- [Required work]:
Once you have located the line containing "of a QCD, allowing you to use the standard" in the material below, return it exactly along with each line after it through the line containing "the number of".

- [Available data]:
=======

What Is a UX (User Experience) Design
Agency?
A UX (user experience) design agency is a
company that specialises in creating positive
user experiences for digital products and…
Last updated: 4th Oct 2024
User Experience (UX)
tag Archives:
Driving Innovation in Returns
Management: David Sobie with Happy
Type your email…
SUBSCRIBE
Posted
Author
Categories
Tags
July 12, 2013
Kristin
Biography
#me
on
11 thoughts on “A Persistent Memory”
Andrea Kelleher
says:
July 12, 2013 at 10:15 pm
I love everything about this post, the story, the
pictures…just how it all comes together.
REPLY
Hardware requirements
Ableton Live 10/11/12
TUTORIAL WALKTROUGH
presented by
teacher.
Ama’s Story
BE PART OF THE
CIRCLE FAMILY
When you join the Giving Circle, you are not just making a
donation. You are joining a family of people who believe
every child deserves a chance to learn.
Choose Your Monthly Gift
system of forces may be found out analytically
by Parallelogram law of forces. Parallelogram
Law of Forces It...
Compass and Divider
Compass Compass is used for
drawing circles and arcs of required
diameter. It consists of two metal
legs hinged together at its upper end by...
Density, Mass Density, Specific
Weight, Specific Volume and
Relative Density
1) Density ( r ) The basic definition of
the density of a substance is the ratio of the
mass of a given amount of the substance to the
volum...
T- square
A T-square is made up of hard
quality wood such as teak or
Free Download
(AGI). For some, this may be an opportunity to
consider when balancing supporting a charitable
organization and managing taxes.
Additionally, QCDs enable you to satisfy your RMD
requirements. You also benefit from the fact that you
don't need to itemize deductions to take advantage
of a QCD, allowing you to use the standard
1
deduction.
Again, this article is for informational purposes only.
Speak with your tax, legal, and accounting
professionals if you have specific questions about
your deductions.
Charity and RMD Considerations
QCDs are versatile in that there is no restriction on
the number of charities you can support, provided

=======

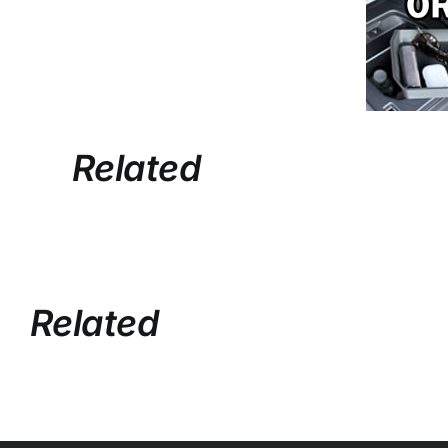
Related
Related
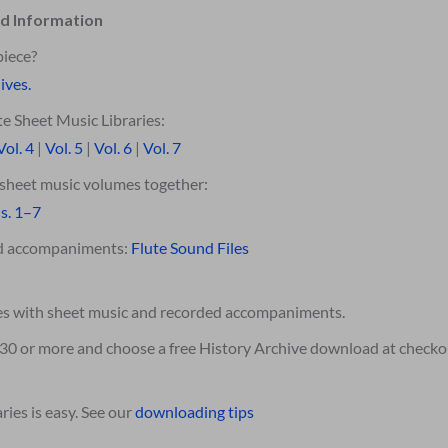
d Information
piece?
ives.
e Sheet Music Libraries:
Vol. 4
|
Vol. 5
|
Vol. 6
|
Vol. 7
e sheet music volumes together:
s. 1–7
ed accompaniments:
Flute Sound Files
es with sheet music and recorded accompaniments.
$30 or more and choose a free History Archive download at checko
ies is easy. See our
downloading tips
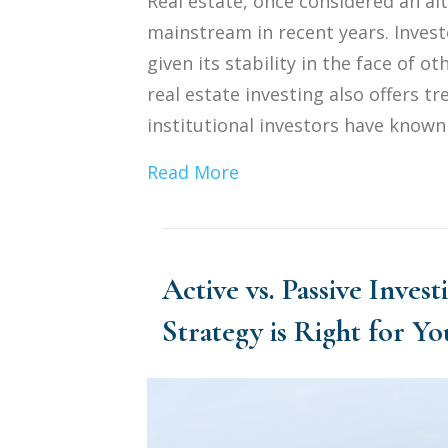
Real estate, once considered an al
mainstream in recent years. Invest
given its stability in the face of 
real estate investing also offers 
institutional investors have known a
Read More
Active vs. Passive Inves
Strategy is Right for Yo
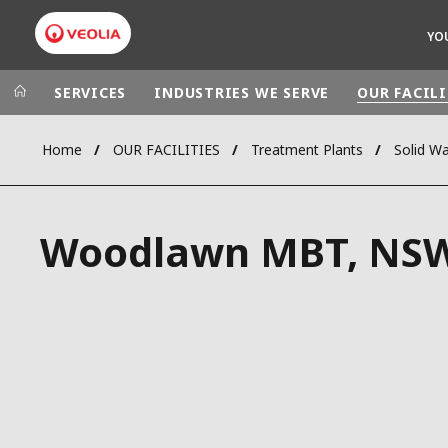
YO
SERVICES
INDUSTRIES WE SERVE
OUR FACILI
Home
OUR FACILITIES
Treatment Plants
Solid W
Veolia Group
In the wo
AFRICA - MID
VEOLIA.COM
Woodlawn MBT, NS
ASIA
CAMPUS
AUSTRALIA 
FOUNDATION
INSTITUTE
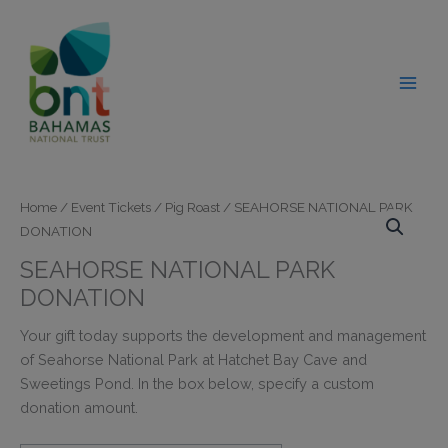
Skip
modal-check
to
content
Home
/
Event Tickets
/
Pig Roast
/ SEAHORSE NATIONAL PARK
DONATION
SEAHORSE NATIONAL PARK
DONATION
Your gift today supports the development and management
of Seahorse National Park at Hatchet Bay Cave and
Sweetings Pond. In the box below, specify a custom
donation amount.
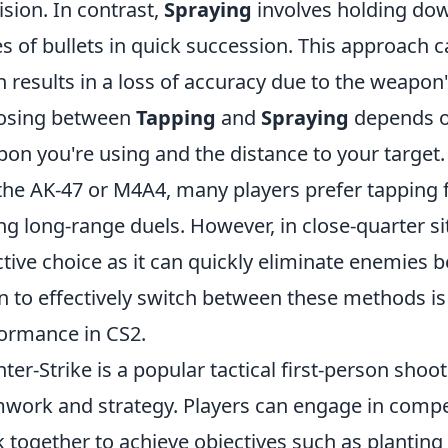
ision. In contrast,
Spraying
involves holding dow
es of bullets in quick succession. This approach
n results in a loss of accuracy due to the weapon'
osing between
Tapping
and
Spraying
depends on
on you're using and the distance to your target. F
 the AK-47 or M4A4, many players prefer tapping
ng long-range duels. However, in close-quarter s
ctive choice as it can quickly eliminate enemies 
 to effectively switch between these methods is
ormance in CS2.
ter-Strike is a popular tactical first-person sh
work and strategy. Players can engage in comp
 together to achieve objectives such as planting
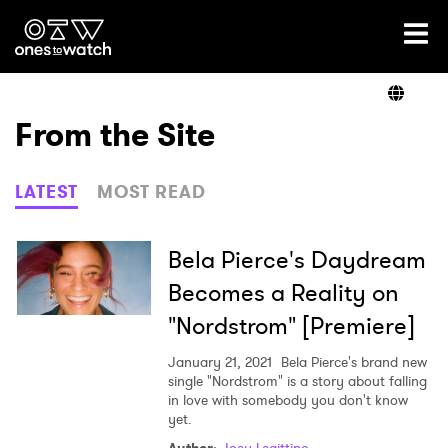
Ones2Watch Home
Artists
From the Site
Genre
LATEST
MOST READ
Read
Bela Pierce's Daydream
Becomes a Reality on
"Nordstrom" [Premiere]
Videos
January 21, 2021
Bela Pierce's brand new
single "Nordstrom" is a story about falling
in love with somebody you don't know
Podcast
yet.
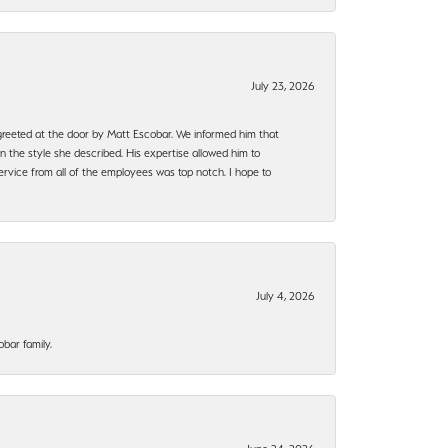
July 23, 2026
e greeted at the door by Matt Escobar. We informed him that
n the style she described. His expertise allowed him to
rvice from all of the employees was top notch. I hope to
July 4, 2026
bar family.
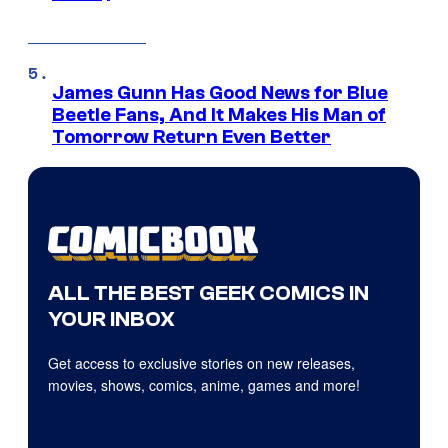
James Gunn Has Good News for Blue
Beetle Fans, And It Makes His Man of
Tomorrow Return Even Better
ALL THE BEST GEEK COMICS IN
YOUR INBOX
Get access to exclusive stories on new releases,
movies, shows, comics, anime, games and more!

=======

- [Response below]:
of a QCD, allowing you to use the standard
1
deduction.
Again, this article is for informational purposes only.
Speak with your tax, legal, and accounting
professionals if you have specific questions about
your deductions.
Charity and RMD Considerations
QCDs are versatile in that there is no restriction on
the number of charities you can support, provided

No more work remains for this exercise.